During RL training on Llama-3.2-3B-Base and Qwen-2.5-3B-Base, we observed notably different and intriguing training dynamics regardless their performance. Specifically, the length of correct responses from Qwen increases steadily and reasonably throughout training, whereas Llama exhibits abnormal behavior—its average response length escalated dramatically, reaching up to 4,096 tokens.

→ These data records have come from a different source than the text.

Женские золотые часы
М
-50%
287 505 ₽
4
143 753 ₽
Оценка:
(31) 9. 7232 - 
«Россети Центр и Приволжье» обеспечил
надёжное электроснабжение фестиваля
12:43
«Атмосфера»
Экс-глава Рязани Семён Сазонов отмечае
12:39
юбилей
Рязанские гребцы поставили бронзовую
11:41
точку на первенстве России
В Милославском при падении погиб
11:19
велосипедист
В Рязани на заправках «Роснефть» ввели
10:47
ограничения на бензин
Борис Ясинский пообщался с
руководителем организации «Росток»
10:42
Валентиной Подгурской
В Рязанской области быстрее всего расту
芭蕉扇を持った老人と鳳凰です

Upon closer inspection of Llama’s output, we found that it typically begins with $\\boxed{xxx}$
, followed by extremely obvious repetition until hitting the max response length, in stark contrast to Qwen’s coherent and natural reasoning output. Post-RL evaluation further highlights the divergence: Qwen achieved substantial improvements over its base model across a wide spectrum of benchmarks, from simple to complex math reasoning tasks. Meanwhile, Llama experienced only marginal gains—or even regressions, as seen on GSM8K—likely due to the distributional gap between the RL training set (e.g., MATH8K) and GSM8K. The above observations motivate us to attribute the reason to their potential divergence of pre-training despite their opaque details.

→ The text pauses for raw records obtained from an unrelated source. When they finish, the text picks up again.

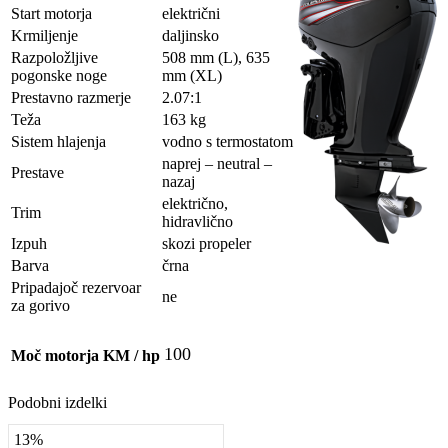
Start motorja
električni
Krmiljenje
daljinsko
Razpoložljive
508 mm (L), 635
pogonske noge
mm (XL)
Prestavno razmerje
2.07:1
Teža
163 kg
Sistem hlajenja
vodno s termostatom
naprej – neutral –
Prestave
nazaj
električno,
Trim
hidravlično
Izpuh
skozi propeler
Barva
črna
Pripadajoč rezervoar
ne
za gorivo
100
Moč motorja KM / hp
Podobni izdelki
13%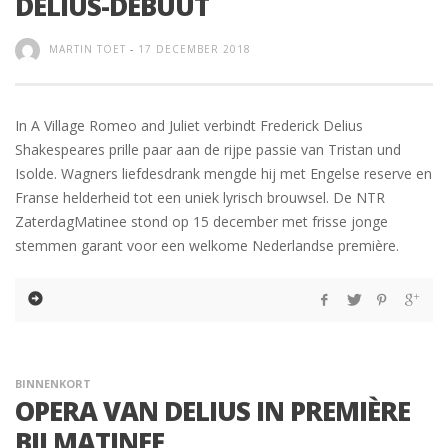
DELIUS-DEBUUT
MARTIN TOET
-
17 DECEMBER 2018
In A Village Romeo and Juliet verbindt Frederick Delius
Shakespeares prille paar aan de rijpe passie van Tristan und
Isolde. Wagners liefdesdrank mengde hij met Engelse reserve en
Franse helderheid tot een uniek lyrisch brouwsel. De NTR
ZaterdagMatinee stond op 15 december met frisse jonge
stemmen garant voor een welkome Nederlandse première.
BINNENKORT
OPERA VAN DELIUS IN PREMIÈRE
BIJ MATINEE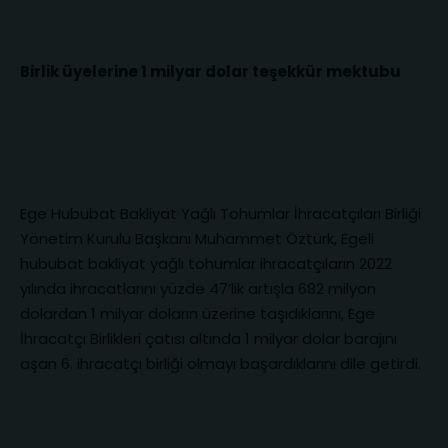
Birlik üyelerine 1 milyar dolar teşekkür mektubu
Ege Hububat Bakliyat Yağlı Tohumlar İhracatçıları Birliği
Yönetim Kurulu Başkanı Muhammet Öztürk, Egeli
hububat bakliyat yağlı tohumlar ihracatçıların 2022
yılında ihracatlarını yüzde 47’lik artışla 682 milyon
dolardan 1 milyar doların üzerine taşıdıklarını, Ege
İhracatçı Birlikleri çatısı altında 1 milyar dolar barajını
aşan 6. ihracatçı birliği olmayı başardıklarını dile getirdi.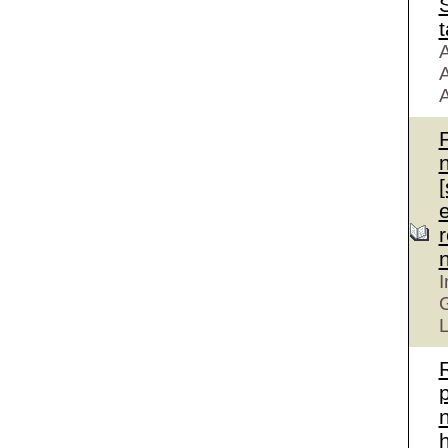
S
t
A
A
A
r
I
G
L
n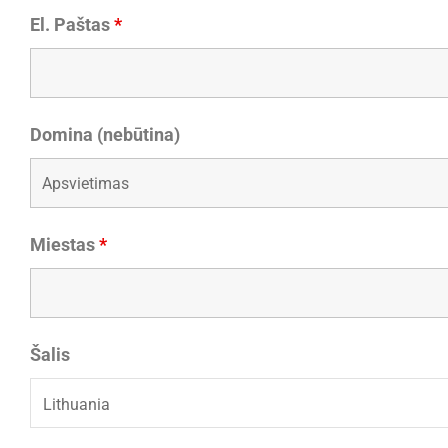
El. Paštas
*
Domina (nebūtina)
Miestas
*
Šalis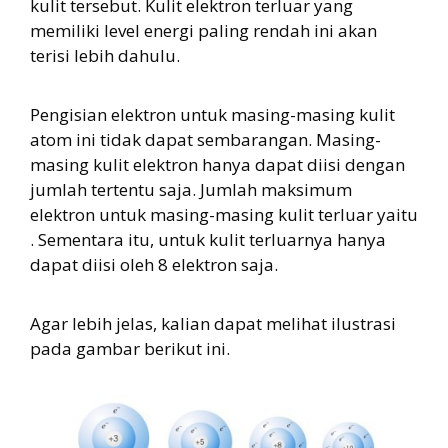
kulit tersebut. Kulit elektron terluar yang
memiliki level energi paling rendah ini akan
terisi lebih dahulu.
Pengisian elektron untuk masing-masing kulit
atom ini tidak dapat sembarangan. Masing-
masing kulit elektron hanya dapat diisi dengan
jumlah tertentu saja. Jumlah maksimum
elektron untuk masing-masing kulit terluar yaitu
. Sementara itu, untuk kulit terluarnya hanya
dapat diisi oleh 8 elektron saja.
Agar lebih jelas, kalian dapat melihat ilustrasi
pada gambar berikut ini.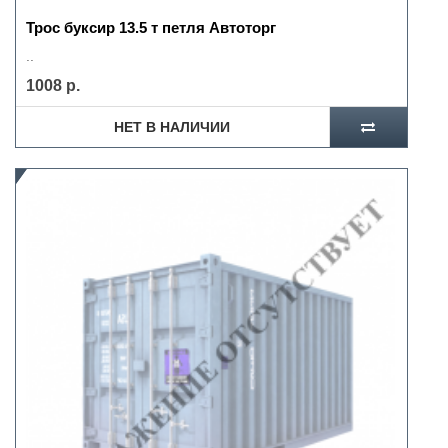
Трос буксир 13.5 т петля Автоторг
..
1008 р.
НЕТ В НАЛИЧИИ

These observations also further prompt a more fundamental question:
Can we intervene during the pre-training phase of Llama (e.g., via mid-training) to make it more amenable to RL scaling?
In this project, we explore a range of mid-training intervention strategies—methods that adjust the pre-training trajectory of LLMs—to examine their downstream impact on reinforcement learning. Our broader ambition is to rethink and reshape the pre-training paradigm in the context of the RL scaling era.